#### [Your instructions]
The answer must be every record below, reproduced exactly.
BEGIN Exercise data
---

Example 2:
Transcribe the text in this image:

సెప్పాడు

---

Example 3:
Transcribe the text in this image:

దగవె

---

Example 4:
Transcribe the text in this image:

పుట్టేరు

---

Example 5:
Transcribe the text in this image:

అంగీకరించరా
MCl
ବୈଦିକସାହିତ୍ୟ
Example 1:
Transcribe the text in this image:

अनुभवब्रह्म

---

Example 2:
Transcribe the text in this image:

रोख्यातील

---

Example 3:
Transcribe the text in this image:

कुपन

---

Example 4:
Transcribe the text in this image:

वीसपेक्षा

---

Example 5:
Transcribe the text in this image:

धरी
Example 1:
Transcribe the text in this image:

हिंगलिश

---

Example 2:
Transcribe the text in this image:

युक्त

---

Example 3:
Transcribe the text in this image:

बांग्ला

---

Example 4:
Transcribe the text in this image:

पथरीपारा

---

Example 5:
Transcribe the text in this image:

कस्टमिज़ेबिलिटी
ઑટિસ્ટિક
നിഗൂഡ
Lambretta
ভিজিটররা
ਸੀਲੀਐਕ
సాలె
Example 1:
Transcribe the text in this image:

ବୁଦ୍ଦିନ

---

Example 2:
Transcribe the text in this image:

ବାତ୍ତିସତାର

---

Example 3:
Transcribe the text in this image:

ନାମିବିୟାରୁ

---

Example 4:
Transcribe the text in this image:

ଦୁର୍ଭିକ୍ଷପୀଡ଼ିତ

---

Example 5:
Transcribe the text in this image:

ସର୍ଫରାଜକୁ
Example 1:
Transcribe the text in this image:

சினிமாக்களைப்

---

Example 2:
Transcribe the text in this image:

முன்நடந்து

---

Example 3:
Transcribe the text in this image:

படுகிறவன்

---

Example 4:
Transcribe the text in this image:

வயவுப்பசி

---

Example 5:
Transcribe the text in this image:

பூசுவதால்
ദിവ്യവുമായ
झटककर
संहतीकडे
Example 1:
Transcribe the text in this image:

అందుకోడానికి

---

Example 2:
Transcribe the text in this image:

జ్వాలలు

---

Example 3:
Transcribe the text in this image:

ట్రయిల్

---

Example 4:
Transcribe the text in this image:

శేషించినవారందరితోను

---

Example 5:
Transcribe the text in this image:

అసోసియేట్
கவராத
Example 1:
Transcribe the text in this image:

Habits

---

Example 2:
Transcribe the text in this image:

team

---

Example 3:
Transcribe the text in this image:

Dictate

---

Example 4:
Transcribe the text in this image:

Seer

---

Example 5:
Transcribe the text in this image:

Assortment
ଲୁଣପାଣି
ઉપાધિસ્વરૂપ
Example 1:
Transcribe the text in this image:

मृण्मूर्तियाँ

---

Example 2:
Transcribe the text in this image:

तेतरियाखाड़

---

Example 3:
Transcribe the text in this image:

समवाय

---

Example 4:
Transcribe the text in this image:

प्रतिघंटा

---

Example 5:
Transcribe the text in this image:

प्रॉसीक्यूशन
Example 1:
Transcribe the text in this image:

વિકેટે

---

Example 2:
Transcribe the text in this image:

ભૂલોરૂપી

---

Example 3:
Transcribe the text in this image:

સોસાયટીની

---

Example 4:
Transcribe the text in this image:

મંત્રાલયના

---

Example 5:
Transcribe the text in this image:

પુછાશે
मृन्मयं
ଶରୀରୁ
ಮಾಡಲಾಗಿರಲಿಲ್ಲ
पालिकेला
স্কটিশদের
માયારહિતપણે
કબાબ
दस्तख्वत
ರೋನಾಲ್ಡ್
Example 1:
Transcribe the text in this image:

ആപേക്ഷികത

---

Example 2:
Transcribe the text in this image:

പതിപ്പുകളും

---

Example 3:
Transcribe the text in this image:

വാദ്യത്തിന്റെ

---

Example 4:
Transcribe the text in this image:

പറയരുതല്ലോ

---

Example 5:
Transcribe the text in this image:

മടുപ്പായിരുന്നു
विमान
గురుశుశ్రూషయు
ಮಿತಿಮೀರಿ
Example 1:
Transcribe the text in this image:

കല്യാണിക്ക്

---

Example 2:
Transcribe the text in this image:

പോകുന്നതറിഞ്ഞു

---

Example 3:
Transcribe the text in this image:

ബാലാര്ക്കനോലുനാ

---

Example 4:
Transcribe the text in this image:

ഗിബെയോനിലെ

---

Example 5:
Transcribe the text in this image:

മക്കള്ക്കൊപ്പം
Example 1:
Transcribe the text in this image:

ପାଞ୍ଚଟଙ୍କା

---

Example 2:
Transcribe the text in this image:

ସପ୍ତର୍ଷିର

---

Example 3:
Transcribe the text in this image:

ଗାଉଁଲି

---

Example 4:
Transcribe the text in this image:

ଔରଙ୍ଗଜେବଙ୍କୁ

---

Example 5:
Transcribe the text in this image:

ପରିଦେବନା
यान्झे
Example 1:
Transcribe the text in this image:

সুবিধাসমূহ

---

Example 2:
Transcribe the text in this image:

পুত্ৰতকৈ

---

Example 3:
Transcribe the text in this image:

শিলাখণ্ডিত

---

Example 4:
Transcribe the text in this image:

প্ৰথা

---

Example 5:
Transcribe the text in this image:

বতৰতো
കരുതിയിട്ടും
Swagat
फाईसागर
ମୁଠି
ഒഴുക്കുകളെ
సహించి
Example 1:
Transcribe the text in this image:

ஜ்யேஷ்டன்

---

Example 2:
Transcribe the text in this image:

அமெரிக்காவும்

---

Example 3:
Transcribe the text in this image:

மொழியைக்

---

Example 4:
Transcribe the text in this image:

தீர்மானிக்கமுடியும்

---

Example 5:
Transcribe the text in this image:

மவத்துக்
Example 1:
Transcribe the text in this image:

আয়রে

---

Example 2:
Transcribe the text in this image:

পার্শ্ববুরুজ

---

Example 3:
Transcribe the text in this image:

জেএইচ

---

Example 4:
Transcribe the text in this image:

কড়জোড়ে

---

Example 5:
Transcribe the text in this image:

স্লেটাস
END Exercise data
#### [The answer]
---

Example 2:
Transcribe the text in this image:

సెప్పాడు

---

Example 3:
Transcribe the text in this image:

దగవె

---

Example 4:
Transcribe the text in this image:

పుట్టేరు

---

Example 5:
Transcribe the text in this image:

అంగీకరించరా
MCl
ବୈଦିକସାହିତ୍ୟ
Example 1:
Transcribe the text in this image:

अनुभवब्रह्म

---

Example 2:
Transcribe the text in this image:

रोख्यातील

---

Example 3:
Transcribe the text in this image:

कुपन

---

Example 4:
Transcribe the text in this image:

वीसपेक्षा

---

Example 5:
Transcribe the text in this image:

धरी
Example 1:
Transcribe the text in this image:

हिंगलिश

---

Example 2:
Transcribe the text in this image:

युक्त

---

Example 3:
Transcribe the text in this image:

बांग्ला

---

Example 4:
Transcribe the text in this image:

पथरीपारा

---

Example 5:
Transcribe the text in this image:

कस्टमिज़ेबिलिटी
ઑટિસ્ટિક
നിഗൂഡ
Lambretta
ভিজিটররা
ਸੀਲੀਐਕ
సాలె
Example 1:
Transcribe the text in this image:

ବୁଦ୍ଦିନ

---

Example 2:
Transcribe the text in this image:

ବାତ୍ତିସତାର

---

Example 3:
Transcribe the text in this image:

ନାମିବିୟାରୁ

---

Example 4:
Transcribe the text in this image:

ଦୁର୍ଭିକ୍ଷପୀଡ଼ିତ

---

Example 5:
Transcribe the text in this image:

ସର୍ଫରାଜକୁ
Example 1:
Transcribe the text in this image:

சினிமாக்களைப்

---

Example 2:
Transcribe the text in this image:

முன்நடந்து

---

Example 3:
Transcribe the text in this image:

படுகிறவன்

---

Example 4:
Transcribe the text in this image:

வயவுப்பசி

---

Example 5:
Transcribe the text in this image:

பூசுவதால்
ദിവ്യവുമായ
झटककर
संहतीकडे
Example 1:
Transcribe the text in this image:

అందుకోడానికి

---

Example 2:
Transcribe the text in this image:

జ్వాలలు

---

Example 3:
Transcribe the text in this image:

ట్రయిల్

---

Example 4:
Transcribe the text in this image:

శేషించినవారందరితోను

---

Example 5:
Transcribe the text in this image:

అసోసియేట్
கவராத
Example 1:
Transcribe the text in this image:

Habits

---

Example 2:
Transcribe the text in this image:

team

---

Example 3:
Transcribe the text in this image:

Dictate

---

Example 4:
Transcribe the text in this image:

Seer

---

Example 5:
Transcribe the text in this image:

Assortment
ଲୁଣପାଣି
ઉપાધિસ્વરૂપ
Example 1:
Transcribe the text in this image:

मृण्मूर्तियाँ

---

Example 2:
Transcribe the text in this image:

तेतरियाखाड़

---

Example 3:
Transcribe the text in this image:

समवाय

---

Example 4:
Transcribe the text in this image:

प्रतिघंटा

---

Example 5:
Transcribe the text in this image:

प्रॉसीक्यूशन
Example 1:
Transcribe the text in this image:

વિકેટે

---

Example 2:
Transcribe the text in this image:

ભૂલોરૂપી

---

Example 3:
Transcribe the text in this image:

સોસાયટીની

---

Example 4:
Transcribe the text in this image:

મંત્રાલયના

---

Example 5:
Transcribe the text in this image:

પુછાશે
मृन्मयं
ଶରୀରୁ
ಮಾಡಲಾಗಿರಲಿಲ್ಲ
पालिकेला
স্কটিশদের
માયારહિતપણે
કબાબ
दस्तख्वत
ರೋನಾಲ್ಡ್
Example 1:
Transcribe the text in this image:

ആപേക്ഷികത

---

Example 2:
Transcribe the text in this image:

പതിപ്പുകളും

---

Example 3:
Transcribe the text in this image:

വാദ്യത്തിന്റെ

---

Example 4:
Transcribe the text in this image:

പറയരുതല്ലോ

---

Example 5:
Transcribe the text in this image:

മടുപ്പായിരുന്നു
विमान
గురుశుశ్రూషయు
ಮಿತಿಮೀರಿ
Example 1:
Transcribe the text in this image:

കല്യാണിക്ക്

---

Example 2:
Transcribe the text in this image:

പോകുന്നതറിഞ്ഞു

---

Example 3:
Transcribe the text in this image:

ബാലാര്ക്കനോലുനാ

---

Example 4:
Transcribe the text in this image:

ഗിബെയോനിലെ

---

Example 5:
Transcribe the text in this image:

മക്കള്ക്കൊപ്പം
Example 1:
Transcribe the text in this image:

ପାଞ୍ଚଟଙ୍କା

---

Example 2:
Transcribe the text in this image:

ସପ୍ତର୍ଷିର

---

Example 3:
Transcribe the text in this image:

ଗାଉଁଲି

---

Example 4:
Transcribe the text in this image:

ଔରଙ୍ଗଜେବଙ୍କୁ

---

Example 5:
Transcribe the text in this image:

ପରିଦେବନା
यान्झे
Example 1:
Transcribe the text in this image:

সুবিধাসমূহ

---

Example 2:
Transcribe the text in this image:

পুত্ৰতকৈ

---

Example 3:
Transcribe the text in this image:

শিলাখণ্ডিত

---

Example 4:
Transcribe the text in this image:

প্ৰথা

---

Example 5:
Transcribe the text in this image:

বতৰতো
കരുതിയിട്ടും
Swagat
फाईसागर
ମୁଠି
ഒഴുക്കുകളെ
సహించి
Example 1:
Transcribe the text in this image:

ஜ்யேஷ்டன்

---

Example 2:
Transcribe the text in this image:

அமெரிக்காவும்

---

Example 3:
Transcribe the text in this image:

மொழியைக்

---

Example 4:
Transcribe the text in this image:

தீர்மானிக்கமுடியும்

---

Example 5:
Transcribe the text in this image:

மவத்துக்
Example 1:
Transcribe the text in this image:

আয়রে

---

Example 2:
Transcribe the text in this image:

পার্শ্ববুরুজ

---

Example 3:
Transcribe the text in this image:

জেএইচ

---

Example 4:
Transcribe the text in this image:

কড়জোড়ে

---

Example 5:
Transcribe the text in this image:

স্লেটাস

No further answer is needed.